Work item >> An exact transcription of the entries is required, with no images included.
=== Data for analysis ===
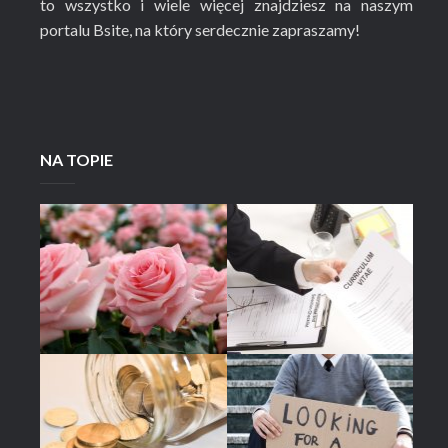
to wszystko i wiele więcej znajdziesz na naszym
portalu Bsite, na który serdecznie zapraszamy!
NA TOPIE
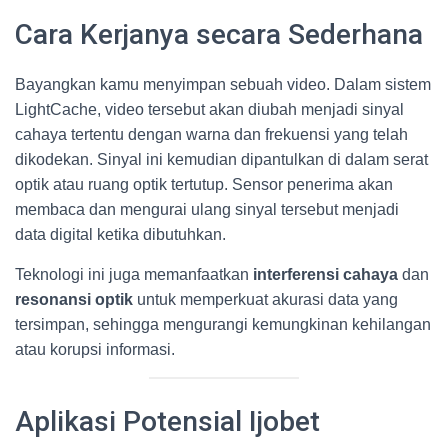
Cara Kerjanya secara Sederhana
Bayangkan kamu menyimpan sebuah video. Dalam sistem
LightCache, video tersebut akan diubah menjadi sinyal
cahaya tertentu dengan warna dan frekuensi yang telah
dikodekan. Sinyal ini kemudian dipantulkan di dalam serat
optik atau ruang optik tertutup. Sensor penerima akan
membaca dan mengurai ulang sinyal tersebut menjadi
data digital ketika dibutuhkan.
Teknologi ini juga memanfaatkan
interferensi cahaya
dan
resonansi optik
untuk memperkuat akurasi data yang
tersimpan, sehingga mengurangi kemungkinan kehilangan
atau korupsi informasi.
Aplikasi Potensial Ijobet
===
Answer for the task >>
to wszystko i wiele więcej znajdziesz na naszym
portalu Bsite, na który serdecznie zapraszamy!
NA TOPIE
Cara Kerjanya secara Sederhana
Bayangkan kamu menyimpan sebuah video. Dalam sistem
LightCache, video tersebut akan diubah menjadi sinyal
cahaya tertentu dengan warna dan frekuensi yang telah
dikodekan. Sinyal ini kemudian dipantulkan di dalam serat
optik atau ruang optik tertutup. Sensor penerima akan
membaca dan mengurai ulang sinyal tersebut menjadi
data digital ketika dibutuhkan.
Teknologi ini juga memanfaatkan
interferensi cahaya
dan
resonansi optik
untuk memperkuat akurasi data yang
tersimpan, sehingga mengurangi kemungkinan kehilangan
atau korupsi informasi.
Aplikasi Potensial Ijobet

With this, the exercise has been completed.